Friday, August 20, 2010

Gray’s Reef National Marine Sanctuary Announces the Selections for the 2010 Ocean Film Festival

A seven member panel has completed judging the submissions for the 2010 Gray’s Reef Ocean Film Festival scheduled to take place Sept. 17-19 at the Savannah College of Art and Design’s Trustees Theater. More than 90 films were submitted for consideration; 33 were selected for the festival in addition to ten student films. Students from the Savannah College of Art and Design are competing for the Dr. Robert O. Levitt Prize for local emerging film makers.

Several selections focus on the Gulf Coast region, an area of special interest in light of the Deep Water Horizon oil disaster. Filmmaker Jon Bowermester will bring his latest documentary, “SoLa, Louisiana Water Stories’’ to the festival Saturday evening September 18. Bowermester re-cut parts of this look at ocean, culture, economics and survival along the Gulf Coast to provide an-up-to-the minute look at Deep Water Horizon disaster. Two local filmmakers and recent SCAD graduates, Landon Lott and Tim Arnold, bring their personal views of the disaster with their film “Skimming the Surface.’’

Other film highlights include two new ocean issue films from National Geographic and several winners from the 2010 International Wildlife Film Festival. The 2010 Gray’s Reef Ocean Film Festival Judges’ Best Pick film, “Students Saving the Ocean,’’ will be shown twice during the festival. In the film, young students show us all how to “live like we love the ocean.’’ Sunday evening is devoted to student environmental documentaries.

The festival includes a Saturday morning segment devoted to the students of Thunderbolt Elementary Marine Science Academy for their accomplishments in studying marine life. All students are welcome.
Festival film winners include: “Students Saving the Ocean,’’ Judges’ Best Pick and winner of the Call to Action Category; “Witness to Hiroshima,” winner of the Short Film Category; “Cold as Ice’’ and “What’s Down There,’’ joint winners of the Ocean Exploration & Discovery Category and “Wooden Bones” and “Lost on a Reef,’’ joint winners of the Maritime Heritage Category.

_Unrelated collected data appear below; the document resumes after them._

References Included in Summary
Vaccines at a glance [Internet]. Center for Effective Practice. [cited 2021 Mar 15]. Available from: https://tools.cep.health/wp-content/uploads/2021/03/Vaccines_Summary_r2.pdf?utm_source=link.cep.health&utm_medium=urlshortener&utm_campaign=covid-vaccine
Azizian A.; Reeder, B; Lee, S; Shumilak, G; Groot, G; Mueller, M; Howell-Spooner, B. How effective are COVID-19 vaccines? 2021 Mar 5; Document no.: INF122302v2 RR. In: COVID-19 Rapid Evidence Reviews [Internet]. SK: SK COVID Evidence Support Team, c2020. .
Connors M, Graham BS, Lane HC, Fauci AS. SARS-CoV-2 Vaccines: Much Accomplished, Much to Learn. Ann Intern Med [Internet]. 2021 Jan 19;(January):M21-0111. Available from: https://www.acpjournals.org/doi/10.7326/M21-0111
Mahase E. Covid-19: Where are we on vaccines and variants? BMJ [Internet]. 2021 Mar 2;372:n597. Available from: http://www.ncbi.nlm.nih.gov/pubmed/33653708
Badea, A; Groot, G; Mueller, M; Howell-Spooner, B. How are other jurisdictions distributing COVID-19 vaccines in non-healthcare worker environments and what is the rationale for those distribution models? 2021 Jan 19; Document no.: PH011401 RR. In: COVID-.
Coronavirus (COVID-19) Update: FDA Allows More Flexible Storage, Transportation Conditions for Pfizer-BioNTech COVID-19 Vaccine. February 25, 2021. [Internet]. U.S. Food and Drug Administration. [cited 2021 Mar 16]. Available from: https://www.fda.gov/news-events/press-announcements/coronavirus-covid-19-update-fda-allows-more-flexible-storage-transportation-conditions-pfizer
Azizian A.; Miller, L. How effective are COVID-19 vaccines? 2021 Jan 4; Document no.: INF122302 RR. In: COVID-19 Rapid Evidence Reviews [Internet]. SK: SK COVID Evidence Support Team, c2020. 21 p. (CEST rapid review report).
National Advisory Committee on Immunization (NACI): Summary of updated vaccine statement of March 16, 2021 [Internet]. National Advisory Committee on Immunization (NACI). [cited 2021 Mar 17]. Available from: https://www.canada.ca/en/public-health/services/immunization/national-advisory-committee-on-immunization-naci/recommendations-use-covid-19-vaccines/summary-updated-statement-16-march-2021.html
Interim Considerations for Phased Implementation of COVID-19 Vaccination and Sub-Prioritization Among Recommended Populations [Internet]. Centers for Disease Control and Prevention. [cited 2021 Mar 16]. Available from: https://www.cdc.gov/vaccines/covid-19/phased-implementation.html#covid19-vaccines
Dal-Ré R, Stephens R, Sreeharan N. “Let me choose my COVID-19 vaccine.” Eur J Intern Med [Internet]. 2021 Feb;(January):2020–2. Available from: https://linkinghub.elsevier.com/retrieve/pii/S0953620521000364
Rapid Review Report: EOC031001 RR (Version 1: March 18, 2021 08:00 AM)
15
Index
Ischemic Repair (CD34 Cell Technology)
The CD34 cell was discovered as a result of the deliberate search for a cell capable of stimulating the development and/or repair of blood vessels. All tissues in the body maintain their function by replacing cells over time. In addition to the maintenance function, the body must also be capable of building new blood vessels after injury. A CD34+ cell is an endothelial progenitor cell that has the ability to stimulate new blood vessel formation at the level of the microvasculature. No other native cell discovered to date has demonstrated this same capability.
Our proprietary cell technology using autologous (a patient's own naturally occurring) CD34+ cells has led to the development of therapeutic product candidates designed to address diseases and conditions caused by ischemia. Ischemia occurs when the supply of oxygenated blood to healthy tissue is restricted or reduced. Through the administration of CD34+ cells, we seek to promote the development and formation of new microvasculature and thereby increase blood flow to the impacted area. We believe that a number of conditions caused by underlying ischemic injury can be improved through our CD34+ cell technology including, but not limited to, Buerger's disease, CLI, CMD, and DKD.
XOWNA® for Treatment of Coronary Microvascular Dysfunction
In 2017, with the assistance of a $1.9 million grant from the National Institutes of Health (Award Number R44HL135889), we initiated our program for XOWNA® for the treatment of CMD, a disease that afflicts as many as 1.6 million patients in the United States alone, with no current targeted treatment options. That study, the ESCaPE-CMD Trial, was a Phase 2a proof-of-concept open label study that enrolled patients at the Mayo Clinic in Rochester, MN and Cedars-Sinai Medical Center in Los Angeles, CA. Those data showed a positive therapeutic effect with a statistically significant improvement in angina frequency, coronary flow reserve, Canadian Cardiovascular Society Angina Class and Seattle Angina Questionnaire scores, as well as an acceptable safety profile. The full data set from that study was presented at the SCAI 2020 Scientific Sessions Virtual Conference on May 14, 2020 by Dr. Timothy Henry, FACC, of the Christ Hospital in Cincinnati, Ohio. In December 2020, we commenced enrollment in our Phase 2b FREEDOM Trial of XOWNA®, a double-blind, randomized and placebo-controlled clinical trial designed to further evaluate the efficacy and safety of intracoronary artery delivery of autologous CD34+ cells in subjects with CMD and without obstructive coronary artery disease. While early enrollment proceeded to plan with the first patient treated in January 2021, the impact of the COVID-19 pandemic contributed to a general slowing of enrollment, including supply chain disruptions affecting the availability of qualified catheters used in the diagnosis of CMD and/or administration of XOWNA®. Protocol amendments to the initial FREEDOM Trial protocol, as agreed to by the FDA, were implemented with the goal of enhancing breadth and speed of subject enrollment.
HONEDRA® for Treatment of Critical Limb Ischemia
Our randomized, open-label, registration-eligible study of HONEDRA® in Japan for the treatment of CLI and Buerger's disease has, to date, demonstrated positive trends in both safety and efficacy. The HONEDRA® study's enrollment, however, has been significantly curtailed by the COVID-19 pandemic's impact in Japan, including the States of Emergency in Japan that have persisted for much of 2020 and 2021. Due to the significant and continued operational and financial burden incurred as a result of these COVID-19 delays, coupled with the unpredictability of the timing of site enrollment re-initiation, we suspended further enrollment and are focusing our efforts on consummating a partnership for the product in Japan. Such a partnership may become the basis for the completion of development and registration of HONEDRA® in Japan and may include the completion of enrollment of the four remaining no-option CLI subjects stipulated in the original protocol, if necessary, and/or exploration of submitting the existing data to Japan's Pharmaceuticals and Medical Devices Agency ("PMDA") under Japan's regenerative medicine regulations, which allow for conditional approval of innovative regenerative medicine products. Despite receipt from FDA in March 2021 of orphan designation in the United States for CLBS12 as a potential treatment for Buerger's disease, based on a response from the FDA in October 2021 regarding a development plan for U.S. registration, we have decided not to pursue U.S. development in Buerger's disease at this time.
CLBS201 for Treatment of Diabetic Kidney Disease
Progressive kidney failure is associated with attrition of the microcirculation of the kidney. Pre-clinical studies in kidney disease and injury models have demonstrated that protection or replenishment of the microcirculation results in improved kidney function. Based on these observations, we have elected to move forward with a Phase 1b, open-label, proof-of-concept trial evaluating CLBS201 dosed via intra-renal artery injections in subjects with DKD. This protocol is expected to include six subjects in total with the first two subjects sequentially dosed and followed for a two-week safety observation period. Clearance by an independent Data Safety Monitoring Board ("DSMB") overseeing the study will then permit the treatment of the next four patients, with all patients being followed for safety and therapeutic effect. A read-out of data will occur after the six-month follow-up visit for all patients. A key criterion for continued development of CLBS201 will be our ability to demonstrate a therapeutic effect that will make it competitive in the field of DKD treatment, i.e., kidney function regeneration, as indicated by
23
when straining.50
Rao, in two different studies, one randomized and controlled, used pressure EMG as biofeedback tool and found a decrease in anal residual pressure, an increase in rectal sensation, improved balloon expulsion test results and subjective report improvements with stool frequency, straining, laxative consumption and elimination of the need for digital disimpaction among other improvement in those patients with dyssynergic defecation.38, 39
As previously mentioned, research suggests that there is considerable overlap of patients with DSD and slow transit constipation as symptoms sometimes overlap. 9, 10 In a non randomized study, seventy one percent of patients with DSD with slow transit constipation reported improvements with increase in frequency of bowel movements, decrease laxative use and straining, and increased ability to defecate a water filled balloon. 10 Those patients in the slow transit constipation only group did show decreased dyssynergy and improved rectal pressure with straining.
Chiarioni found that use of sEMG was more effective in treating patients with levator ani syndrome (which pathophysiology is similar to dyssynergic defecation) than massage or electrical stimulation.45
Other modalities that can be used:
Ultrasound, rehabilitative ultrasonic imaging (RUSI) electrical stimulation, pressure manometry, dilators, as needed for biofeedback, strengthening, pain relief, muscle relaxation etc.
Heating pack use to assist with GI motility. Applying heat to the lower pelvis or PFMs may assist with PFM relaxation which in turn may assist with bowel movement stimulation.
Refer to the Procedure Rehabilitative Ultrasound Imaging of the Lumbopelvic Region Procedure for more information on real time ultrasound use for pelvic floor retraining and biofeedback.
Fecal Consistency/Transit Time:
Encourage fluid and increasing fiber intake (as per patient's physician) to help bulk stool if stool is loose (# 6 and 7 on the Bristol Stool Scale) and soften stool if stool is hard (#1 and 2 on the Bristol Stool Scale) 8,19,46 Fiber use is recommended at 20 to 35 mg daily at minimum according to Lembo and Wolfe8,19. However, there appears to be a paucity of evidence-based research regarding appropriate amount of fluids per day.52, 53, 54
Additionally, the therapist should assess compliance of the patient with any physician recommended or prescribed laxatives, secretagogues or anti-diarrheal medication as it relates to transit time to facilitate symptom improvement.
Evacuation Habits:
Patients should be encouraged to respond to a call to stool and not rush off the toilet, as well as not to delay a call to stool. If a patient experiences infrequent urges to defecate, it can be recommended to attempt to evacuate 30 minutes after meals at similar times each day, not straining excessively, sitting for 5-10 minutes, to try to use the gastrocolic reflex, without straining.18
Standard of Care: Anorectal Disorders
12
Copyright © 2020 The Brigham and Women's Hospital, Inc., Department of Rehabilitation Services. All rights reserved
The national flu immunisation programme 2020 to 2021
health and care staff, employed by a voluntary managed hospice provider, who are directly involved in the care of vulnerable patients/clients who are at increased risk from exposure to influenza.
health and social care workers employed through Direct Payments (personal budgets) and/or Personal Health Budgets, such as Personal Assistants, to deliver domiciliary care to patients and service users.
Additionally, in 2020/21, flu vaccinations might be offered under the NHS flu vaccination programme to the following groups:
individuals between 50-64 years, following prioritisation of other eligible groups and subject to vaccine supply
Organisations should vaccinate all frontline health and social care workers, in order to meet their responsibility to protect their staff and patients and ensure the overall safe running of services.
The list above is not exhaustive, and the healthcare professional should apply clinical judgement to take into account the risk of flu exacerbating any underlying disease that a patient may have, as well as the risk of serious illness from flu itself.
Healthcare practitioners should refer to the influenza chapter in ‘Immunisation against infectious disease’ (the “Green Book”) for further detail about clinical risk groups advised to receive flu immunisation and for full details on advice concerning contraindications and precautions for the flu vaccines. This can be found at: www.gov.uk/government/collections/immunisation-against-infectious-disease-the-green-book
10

Judges included Reed Bohne, Superintendent of the Northeast, Mid-Atlantic and Great Lakes Region of the National Marine Sanctuary Program and former superintendent of Gray’s Reef; John Duren who serves on the boards of the Skidaway Marine Science Foundation and the Coastal Conservation Association of Georgia; Fitz Haile of The Creative Coast Initiative; Karen Grainey, president of Clean Coast; Stephen Hooten of Morgan Stanley Smith Barney; Mary Landers, environmental reporter for the Savannah Morning News; and Michael Sullivan, External Affairs Manager, Skidaway Institute of Oceanography. Staff of the National Geographic Society’s Film and Television unit judges the student film submitted for the Levitt Award.

The Gray’s Reef Ocean Film Festival remains a free festival with the mission to “To educate, inspire and enlighten coastal Georgia residents about the world’s oceans and the issues facing them. We use films to explore the beauty of the sea, the complexity of the marine ecosystem, the creatures that inhabit it, our maritime heritage and humankind’s relationship with the oceans and the environment in a positive, healthy, family-oriented format.”